Senate Democrats to Scale Back Payroll Tax Cut Offer
Senate Democrats plan to scale back their efforts to expand President Barack Obama’s payroll tax cut, which is set to expire at the end of the year.
Democrats will drop an employer component that would have cut the tax in half for businesses on the first $5 million of taxable payroll for 2012, according to a Democratic aide. The employer element was part of a Democratic proposal that was defeated by the Senate last week.
The new proposal would still reduce the current payroll tax from 4.2 percent to 3.1 percent for workers, according to the aide. If the tax cut expires, workers will return to paying 6.2 percent. The cost of the new plan would be $180 billion, down from $265 billion.
Democrats still plan to offset the legislation with a tax on those who earn more than $1 million a year. But the millionaires tax would be less than the 3.25 percent proposed last week, and it will be temporary as opposed to permanent. The aide did not say what percent the new tax would be.

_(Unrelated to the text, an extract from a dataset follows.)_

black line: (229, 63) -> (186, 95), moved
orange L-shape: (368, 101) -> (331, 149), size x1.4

The remainder of the cost would be offset by other mandatory spending cuts that had bipartisan support in the super committee.
Also, the Senate Democratic proposal would reduce the amount of benefits that higher-income earners can receive from unemployment insurance and food stamps.
That offset was part of a Republican payroll tax cut, which was also defeated last week. However, Senate Democrats said they believe it was a good idea, according to the aide.
Correction: Dec. 5
An earlier version of this story incorrectly stated that the new Democratic proposal would reduce Medicare benefits for high-income earners.